- Requirement -
Reproduce word for word the part of the listing below that starts with the line containing "Thiết Bị Đo" and runs through the end of the listing, including both ends. Leave the pictures out of your answer.
################
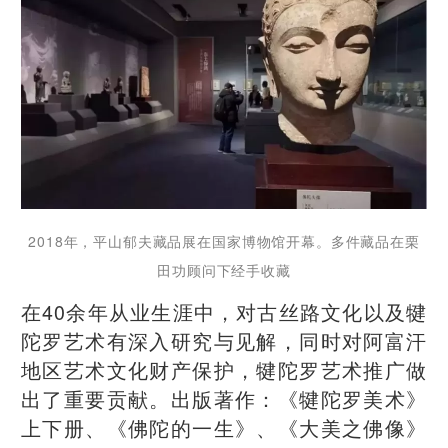
2018年，平山郁夫藏品展在国家博物馆开幕。多件藏品在栗
田功顾问下经手收藏
在40余年从业生涯中，对古丝路文化以及犍
陀罗艺术有深入研究与见解，同时对阿富汗
地区艺术文化财产保护，犍陀罗艺术推广做
出了重要贡献。出版著作：《犍陀罗美术》
上下册、《佛陀的一生》、《大美之佛像》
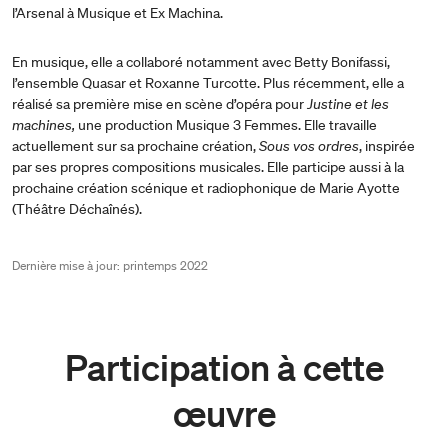
l’Arsenal à Musique et Ex Machina.
En musique, elle a collaboré notamment avec Betty Bonifassi,
l’ensemble Quasar et Roxanne Turcotte. Plus récemment, elle a
réalisé sa première mise en scène d’opéra pour
Justine et les
machines,
une production Musique 3 Femmes. Elle travaille
actuellement sur sa prochaine création,
Sous vos ordres
, inspirée
par ses propres compositions musicales. Elle participe aussi à la
prochaine création scénique et radiophonique de Marie Ayotte
(Théâtre Déchaînés).
Dernière mise à jour: printemps 2022
Participation à cette
œuvre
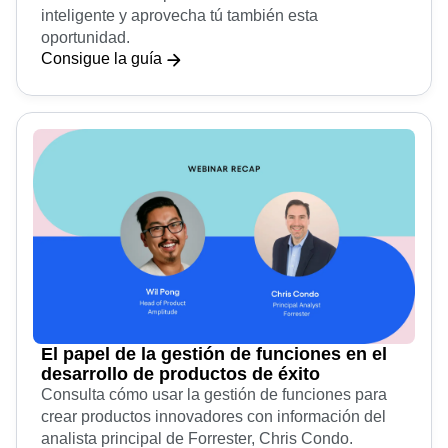
Descubre cómo las empresas usan el desarrollo
basado en datos para crear de manera más
inteligente y aprovecha tú también esta
oportunidad.
Consigue la guía
El papel de la gestión de funciones en el
desarrollo de productos de éxito
Consulta cómo usar la gestión de funciones para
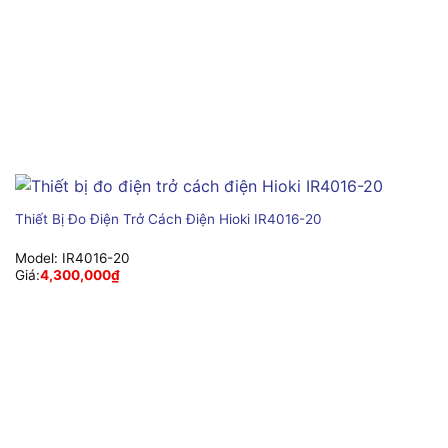
Thiết Bị Đo Điện Trở Cách Điện Hioki IR4016-20
Model:
IR4016-20
Giá:
4,300,000
₫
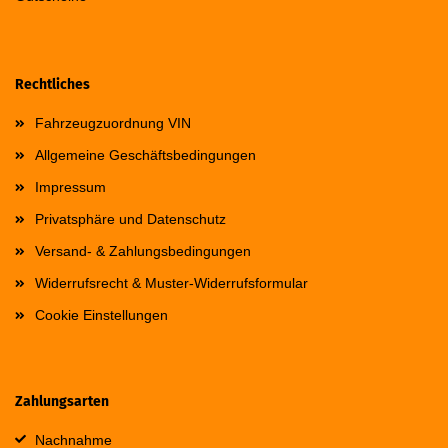
Rechtliches
Fahrzeugzuordnung VIN
Allgemeine Geschäftsbedingungen
Impressum
Privatsphäre und Datenschutz
Versand- & Zahlungsbedingungen
Widerrufsrecht & Muster-Widerrufsformular
Cookie Einstellungen
Zahlungsarten
Nachnahme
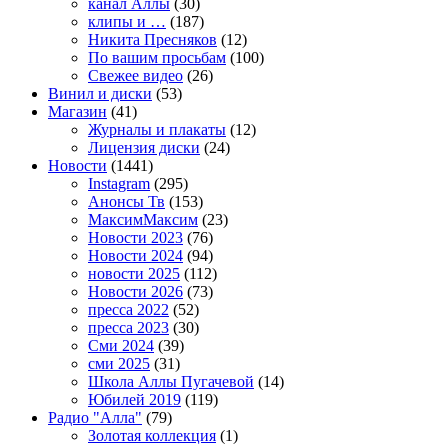
канал Аллы
(30)
клипы и …
(187)
Никита Пресняков
(12)
По вашим просьбам
(100)
Свежее видео
(26)
Винил и диски
(53)
Магазин
(41)
Журналы и плакаты
(12)
Лицензия диски
(24)
Новости
(1441)
Instagram
(295)
Анонсы Тв
(153)
МаксимМаксим
(23)
Новости 2023
(76)
Новости 2024
(94)
новости 2025
(112)
Новости 2026
(73)
пресса 2022
(52)
пресса 2023
(30)
Сми 2024
(39)
сми 2025
(31)
Школа Аллы Пугачевой
(14)
Юбилей 2019
(119)
Радио "Алла"
(79)
Золотая коллекция
(1)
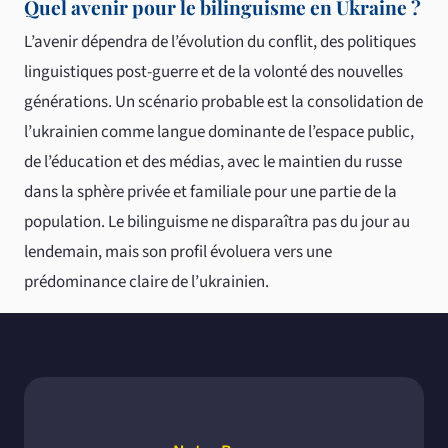
Quel avenir pour le bilinguisme en Ukraine ?
L’avenir dépendra de l’évolution du conflit, des politiques
linguistiques post-guerre et de la volonté des nouvelles
générations. Un scénario probable est la consolidation de
l’ukrainien comme langue dominante de l’espace public,
de l’éducation et des médias, avec le maintien du russe
dans la sphère privée et familiale pour une partie de la
population. Le bilinguisme ne disparaîtra pas du jour au
lendemain, mais son profil évoluera vers une
prédominance claire de l’ukrainien.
################
- Exercise response -
Thiết Bị Đo Điện Trở Cách Điện Hioki IR4016-20
Model:
IR4016-20
Giá:
4,300,000
₫
Rechtliches
Fahrzeugzuordnung VIN
Allgemeine Geschäftsbedingungen
Impressum
Privatsphäre und Datenschutz
Versand- & Zahlungsbedingungen
Widerrufsrecht & Muster-Widerrufsformular
Cookie Einstellungen
Zahlungsarten
Nachnahme
канал Аллы
(30)
клипы и …
(187)
Никита Пресняков
(12)
По вашим просьбам
(100)
Свежее видео
(26)
Винил и диски
(53)
Магазин
(41)
Журналы и плакаты
(12)
Лицензия диски
(24)
Новости
(1441)
Instagram
(295)
Анонсы Тв
(153)
МаксимМаксим
(23)
Новости 2023
(76)
Новости 2024
(94)
новости 2025
(112)
Новости 2026
(73)
пресса 2022
(52)
пресса 2023
(30)
Сми 2024
(39)
сми 2025
(31)
Школа Аллы Пугачевой
(14)
Юбилей 2019
(119)
Радио "Алла"
(79)
Золотая коллекция
(1)
Quel avenir pour le bilinguisme en Ukraine ?
L’avenir dépendra de l’évolution du conflit, des politiques
linguistiques post-guerre et de la volonté des nouvelles
générations. Un scénario probable est la consolidation de
l’ukrainien comme langue dominante de l’espace public,
de l’éducation et des médias, avec le maintien du russe
dans la sphère privée et familiale pour une partie de la
population. Le bilinguisme ne disparaîtra pas du jour au
lendemain, mais son profil évoluera vers une
prédominance claire de l’ukrainien.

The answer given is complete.